“Hablo con la autoridad que me otorga el fracaso”. Lo escribió Scott Fitzgerald, pero bien podía haberlo dicho Marcelo Criminal, el niño de Murcia que ha compuesto Perdona (ahora sí que sí), la canción sencilla y suficiente que anda reventando nuestros corazones de chavales de fin de siglo. “Se me olvida que no me quieres, sobre todo cuando es viernes”, entonan Carolina Durante y Amaia en su versión luminosa. “No respondas mis mensajes, no merezco tu atención (…) Pido perdón por no ser mejor que nadie. Pido perdón, no hace falta que me hables”. La letrilla de un perdedor interpretada por ganadores: vaya trampa.
Perdona (ahora sí que sí) es el himno de los imberbes que abrazan su propio fracaso: es un ejercicio de generosidad y patetismo en esta espinosa era del ego. Qué alivio, de repente, masticar versos desesperados que invitan a la desaparición ahora que se nos insta a apretarnos unos sobre otros para salir en la foto. Estaba siendo extenuante todo este circo de la belleza, de la elocuencia, del prestigio social. El derecho a la alegría se ha transformado en una obligación de la que no vamos a salir vivos.
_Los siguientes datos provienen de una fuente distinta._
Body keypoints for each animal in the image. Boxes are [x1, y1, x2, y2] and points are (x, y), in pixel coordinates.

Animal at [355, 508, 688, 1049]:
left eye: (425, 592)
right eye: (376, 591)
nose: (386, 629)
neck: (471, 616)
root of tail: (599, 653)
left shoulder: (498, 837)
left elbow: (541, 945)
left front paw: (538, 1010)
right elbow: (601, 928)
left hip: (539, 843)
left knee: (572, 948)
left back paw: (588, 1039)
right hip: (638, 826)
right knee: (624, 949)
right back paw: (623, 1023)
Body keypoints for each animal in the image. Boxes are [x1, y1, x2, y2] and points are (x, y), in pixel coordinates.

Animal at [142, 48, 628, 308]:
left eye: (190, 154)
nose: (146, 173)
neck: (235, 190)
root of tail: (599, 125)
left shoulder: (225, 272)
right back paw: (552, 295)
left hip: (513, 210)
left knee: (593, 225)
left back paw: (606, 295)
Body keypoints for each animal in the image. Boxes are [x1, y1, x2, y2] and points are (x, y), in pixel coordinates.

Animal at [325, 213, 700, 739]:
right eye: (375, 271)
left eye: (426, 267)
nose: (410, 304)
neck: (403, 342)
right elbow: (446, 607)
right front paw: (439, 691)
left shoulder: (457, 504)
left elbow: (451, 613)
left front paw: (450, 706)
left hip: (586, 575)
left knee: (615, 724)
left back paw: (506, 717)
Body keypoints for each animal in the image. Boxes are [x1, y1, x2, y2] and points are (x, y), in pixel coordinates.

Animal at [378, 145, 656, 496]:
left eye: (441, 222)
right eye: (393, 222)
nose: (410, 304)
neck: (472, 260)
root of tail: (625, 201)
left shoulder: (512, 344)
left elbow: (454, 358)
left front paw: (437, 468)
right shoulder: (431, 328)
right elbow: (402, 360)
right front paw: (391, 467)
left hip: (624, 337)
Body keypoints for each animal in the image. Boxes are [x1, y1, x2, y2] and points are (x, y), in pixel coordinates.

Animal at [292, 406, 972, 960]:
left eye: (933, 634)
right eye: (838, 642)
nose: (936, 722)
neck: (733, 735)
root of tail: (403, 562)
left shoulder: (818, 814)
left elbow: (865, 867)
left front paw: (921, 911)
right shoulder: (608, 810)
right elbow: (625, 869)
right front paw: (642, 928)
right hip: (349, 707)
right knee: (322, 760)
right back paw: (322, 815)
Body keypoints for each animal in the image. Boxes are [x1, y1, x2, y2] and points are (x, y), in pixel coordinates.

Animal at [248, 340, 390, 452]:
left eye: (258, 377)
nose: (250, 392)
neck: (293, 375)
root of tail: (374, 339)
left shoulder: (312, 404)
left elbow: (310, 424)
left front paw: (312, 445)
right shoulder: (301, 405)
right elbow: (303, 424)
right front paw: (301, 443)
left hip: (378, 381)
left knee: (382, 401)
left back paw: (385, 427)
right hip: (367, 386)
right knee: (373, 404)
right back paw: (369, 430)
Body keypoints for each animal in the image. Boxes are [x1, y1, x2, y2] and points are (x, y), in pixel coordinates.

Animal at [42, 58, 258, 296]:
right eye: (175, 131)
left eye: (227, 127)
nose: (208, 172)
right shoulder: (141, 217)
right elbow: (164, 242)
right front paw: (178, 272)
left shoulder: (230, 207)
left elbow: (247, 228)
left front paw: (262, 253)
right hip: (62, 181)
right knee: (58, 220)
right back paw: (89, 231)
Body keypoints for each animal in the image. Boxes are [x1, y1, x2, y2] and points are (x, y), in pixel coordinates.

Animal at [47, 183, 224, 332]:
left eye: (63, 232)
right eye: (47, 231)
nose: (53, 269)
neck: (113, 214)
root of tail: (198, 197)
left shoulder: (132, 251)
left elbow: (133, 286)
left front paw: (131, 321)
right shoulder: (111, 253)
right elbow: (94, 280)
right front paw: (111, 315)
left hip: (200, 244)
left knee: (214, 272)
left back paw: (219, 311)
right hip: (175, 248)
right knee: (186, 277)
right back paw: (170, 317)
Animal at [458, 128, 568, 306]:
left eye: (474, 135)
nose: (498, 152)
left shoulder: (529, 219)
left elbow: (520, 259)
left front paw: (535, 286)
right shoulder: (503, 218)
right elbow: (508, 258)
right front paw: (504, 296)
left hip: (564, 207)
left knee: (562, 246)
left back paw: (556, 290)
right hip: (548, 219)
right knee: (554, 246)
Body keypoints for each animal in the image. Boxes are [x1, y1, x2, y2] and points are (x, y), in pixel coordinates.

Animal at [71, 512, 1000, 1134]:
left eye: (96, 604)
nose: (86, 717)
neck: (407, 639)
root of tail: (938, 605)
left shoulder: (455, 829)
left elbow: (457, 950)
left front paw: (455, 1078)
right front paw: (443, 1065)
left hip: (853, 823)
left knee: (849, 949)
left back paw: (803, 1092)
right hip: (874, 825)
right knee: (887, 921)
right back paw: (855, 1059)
Sin embargo, ha llegado Marcelo Criminal con su chándal de bolillas, su palidez, sus gafitas y su gesto híbrido entre la desorientación y el hastío mortal para apelar al loser dormido que llevamos dentro: hoy vuelven a tener sentido las canciones de amor. El niño Marcelo reivindica el valor del romance unilateral, de las pasiones no correspondidas, de la entrega infértil, de las horas jamás devueltas, y eso que nuestro espíritu capitalista, que sueña con rentabilizarlo todo, nos susurra en pársel que si alguien no nos ama cojamos el petate y nos piremos de aquí, orgullosos y airados, porque estamos colocando nuestro apego en saco roto.
Yo estoy con Marcelo: a mí me parece que el verdadero amor, el amor terco y antisistema, no necesita nada del otro, porque quiere lo que el otro es, no lo que puede darle. No es un contrato -como el de los novios retroalimentados-, sino una dádiva. Lo cantaba también Bob Dylan: “Cuando no tienes nada, no tienes nada que perder”. Aquí el amigo Criminal nos recuerda la libertad que late en el descalabro. La paz extraña que se respira al otro lado del foco.
A mí me gusta Marcelo porque, como dicen los raperos, es real; porque no se disfraza de nadie, porque no nos vende humo, sino rabiosa cotidianidad. Mientras los jóvenes saltan en las discotecas vociferando canciones de moda, mientras ligan su valor o su atractivo a la ropa que llevan puesta, mientras encomiendan su esencia secreta a un perfume absurdamente caro, mientras ríen por nada y se besan con lengua, hay un Marcelo inexpresivo en alguna parte: es el hombre que decidió no salir, no participar del teatro social, es el hombre que se quedó en casa con su pijama de cuadros transcribiendo pensamientos suicidas o pariendo canciones de amor para lanzarlas a la red como el náufrago que tira al mar una botella.
Hay algo hermoso en ese escupitajo al viento que siempre se vuelve contra uno mismo: hay algo veraz en el muchacho de Murcia que no trata de ser Bad Bunny, sino, meramente y ya es mucho, Marcelo Criminal: hay algo transgresor en el chiquillo solo en el parque que hunde las zapatillas en la tierra y no llega tarde a ninguna fiesta. Por más que le pese a Celáa, la frustración es una parte importante de la vida. Y la vida a veces es un 4,5 en un examen, la vida es una mala paja mientras cae la tarde, la vida es no ser nunca el líder del equipo de fútbol ni bailar con la más guapa. La vida, a menudo, es un whatsapp dejado en visto y ganas de estar en otra parte.
Todos somos fracasados: da igual que sólo hayamos despeñado una vez. Un fracaso cuenta como cien, porque cada derrota afecta al centro mismo de nuestra personalidad y tambalea todos los cimientos. Yo me creo más la vulgaridad y el desamor cuando los canta Marcelo Criminal, que no tiene Grammys, que no se peina con gomina, que no nos plancha la oreja con lamentos de rico depresivo que maldice el mundo desde Miami. Marcelo escribe coplillas a Solán de Cabras mientras la vida pasa sin más al lado del río Segura. Su canción ha triunfado, él no, y ojalá no lo haga. Necesitamos a Marcelo para acordarnos de que todos somos Marcelo cuando nadie nos ve.